Am trying to run a decision tree based model. I tried the below:
X = df[['Quantity']]
y = df[['label']]
params = {'max_depth':[2,3,4], 'min_samples_split':[2,3,5,10]}
clf_dt = DecisionTreeClassifier()
clf = GridSearchCV(clf_dt, param_grid=params, scoring='f1')
clf.fit(X, y)
clf_dt = DecisionTreeClassifier(clf.best_params_)
And got the warning mentioned here
FutureWarning: Pass criterion={'max_depth': 2, 'min_samples_split': 2} as keyword args. From version 1.0 (renaming of 0.25) passing these as positional arguments will result in an error
warnings.warn(f"Pass {args_msg} as keyword args. From version "
Later, I tried running the below and got an error (but I already fit the model using .fit()
)
from sklearn import tree
tree.plot_tree(clf_dt, filled=True, feature_names = list(X.columns), class_names=['Iris-setosa', 'Iris-versicolor', 'Iris-virginica'])
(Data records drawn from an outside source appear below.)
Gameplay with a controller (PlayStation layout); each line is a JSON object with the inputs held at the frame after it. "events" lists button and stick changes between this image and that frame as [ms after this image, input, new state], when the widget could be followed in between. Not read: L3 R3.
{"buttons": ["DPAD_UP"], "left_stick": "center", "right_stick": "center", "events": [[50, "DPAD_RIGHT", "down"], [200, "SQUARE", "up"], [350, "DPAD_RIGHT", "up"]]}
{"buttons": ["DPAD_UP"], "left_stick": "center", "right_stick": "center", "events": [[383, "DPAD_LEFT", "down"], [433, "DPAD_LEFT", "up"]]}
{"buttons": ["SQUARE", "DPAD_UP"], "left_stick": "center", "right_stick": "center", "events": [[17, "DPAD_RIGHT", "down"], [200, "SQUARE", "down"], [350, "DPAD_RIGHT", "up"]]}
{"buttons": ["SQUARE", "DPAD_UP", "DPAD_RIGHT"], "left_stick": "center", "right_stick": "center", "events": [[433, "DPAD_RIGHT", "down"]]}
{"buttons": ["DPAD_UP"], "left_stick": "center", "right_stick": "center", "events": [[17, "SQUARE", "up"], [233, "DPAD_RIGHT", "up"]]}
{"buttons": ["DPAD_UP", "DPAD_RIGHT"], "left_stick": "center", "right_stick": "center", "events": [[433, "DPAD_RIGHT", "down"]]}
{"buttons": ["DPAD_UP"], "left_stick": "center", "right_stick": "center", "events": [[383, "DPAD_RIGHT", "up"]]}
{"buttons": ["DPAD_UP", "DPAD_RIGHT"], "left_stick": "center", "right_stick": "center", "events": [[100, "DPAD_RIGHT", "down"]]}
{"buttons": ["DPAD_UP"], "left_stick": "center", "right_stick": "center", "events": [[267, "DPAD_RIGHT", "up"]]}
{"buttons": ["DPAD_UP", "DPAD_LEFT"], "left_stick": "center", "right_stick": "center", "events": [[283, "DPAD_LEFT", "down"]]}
NotFittedError: This DecisionTreeClassifier instance is not fitted yet. Call
'fit' with appropriate arguments before using this estimator.
How can I fix this?
If you go with best_params_
, you'll have to refit the model with those parameters. Note that these should be unpacked when passed to the model:
clf_dt = DecisionTreeClassifier(**clf.best_params_)
clf_dt.fit(X, y)
However, you can also use the best_estimator_
attribute in order to access the best model directly:
clf_dt = clf.best_estimator_